For this exercise, restate word for word only the lines from the first line of the data to the line containing "produit intérieur brut des pays du monde.".

Collected data:
*** Block opens ***

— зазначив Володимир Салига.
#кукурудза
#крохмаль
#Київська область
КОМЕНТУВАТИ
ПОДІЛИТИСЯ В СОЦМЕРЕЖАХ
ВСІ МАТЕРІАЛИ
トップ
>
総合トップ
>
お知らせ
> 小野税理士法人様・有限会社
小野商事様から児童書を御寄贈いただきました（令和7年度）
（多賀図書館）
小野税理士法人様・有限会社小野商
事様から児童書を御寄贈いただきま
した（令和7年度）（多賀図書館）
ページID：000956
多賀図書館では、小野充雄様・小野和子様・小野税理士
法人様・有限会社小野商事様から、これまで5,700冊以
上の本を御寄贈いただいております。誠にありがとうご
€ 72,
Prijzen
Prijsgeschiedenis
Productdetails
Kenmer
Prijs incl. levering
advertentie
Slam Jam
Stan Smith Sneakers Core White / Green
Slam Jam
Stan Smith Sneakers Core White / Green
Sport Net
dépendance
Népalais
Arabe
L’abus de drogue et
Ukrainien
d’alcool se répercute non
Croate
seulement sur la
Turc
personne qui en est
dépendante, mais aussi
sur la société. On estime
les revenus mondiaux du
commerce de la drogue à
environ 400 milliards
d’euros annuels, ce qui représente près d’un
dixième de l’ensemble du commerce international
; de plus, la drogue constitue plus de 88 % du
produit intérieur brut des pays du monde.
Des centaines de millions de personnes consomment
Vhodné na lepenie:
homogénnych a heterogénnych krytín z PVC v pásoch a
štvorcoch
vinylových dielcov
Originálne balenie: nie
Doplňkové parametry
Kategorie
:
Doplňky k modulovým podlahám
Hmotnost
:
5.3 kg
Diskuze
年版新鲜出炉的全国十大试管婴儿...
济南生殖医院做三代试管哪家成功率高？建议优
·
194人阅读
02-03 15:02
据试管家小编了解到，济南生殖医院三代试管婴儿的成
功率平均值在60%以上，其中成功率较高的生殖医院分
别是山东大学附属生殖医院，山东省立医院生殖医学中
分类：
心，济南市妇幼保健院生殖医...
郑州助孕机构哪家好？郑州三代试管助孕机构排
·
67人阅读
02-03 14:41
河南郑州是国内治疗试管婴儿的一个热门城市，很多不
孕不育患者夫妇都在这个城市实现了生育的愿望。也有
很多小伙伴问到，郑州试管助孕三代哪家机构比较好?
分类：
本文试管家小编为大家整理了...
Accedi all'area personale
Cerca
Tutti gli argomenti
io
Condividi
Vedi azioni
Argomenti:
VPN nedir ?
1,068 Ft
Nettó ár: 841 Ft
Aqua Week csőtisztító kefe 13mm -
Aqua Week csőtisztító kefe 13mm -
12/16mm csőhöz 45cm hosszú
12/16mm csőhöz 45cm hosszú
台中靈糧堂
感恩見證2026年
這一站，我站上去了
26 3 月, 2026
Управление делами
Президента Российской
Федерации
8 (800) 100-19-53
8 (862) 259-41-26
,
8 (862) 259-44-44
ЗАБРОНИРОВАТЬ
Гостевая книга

*** Block closes ***

[Exercise result]
— зазначив Володимир Салига.
#кукурудза
#крохмаль
#Київська область
КОМЕНТУВАТИ
ПОДІЛИТИСЯ В СОЦМЕРЕЖАХ
ВСІ МАТЕРІАЛИ
トップ
>
総合トップ
>
お知らせ
> 小野税理士法人様・有限会社
小野商事様から児童書を御寄贈いただきました（令和7年度）
（多賀図書館）
小野税理士法人様・有限会社小野商
事様から児童書を御寄贈いただきま
した（令和7年度）（多賀図書館）
ページID：000956
多賀図書館では、小野充雄様・小野和子様・小野税理士
法人様・有限会社小野商事様から、これまで5,700冊以
上の本を御寄贈いただいております。誠にありがとうご
€ 72,
Prijzen
Prijsgeschiedenis
Productdetails
Kenmer
Prijs incl. levering
advertentie
Slam Jam
Stan Smith Sneakers Core White / Green
Slam Jam
Stan Smith Sneakers Core White / Green
Sport Net
dépendance
Népalais
Arabe
L’abus de drogue et
Ukrainien
d’alcool se répercute non
Croate
seulement sur la
Turc
personne qui en est
dépendante, mais aussi
sur la société. On estime
les revenus mondiaux du
commerce de la drogue à
environ 400 milliards
d’euros annuels, ce qui représente près d’un
dixième de l’ensemble du commerce international
; de plus, la drogue constitue plus de 88 % du
produit intérieur brut des pays du monde.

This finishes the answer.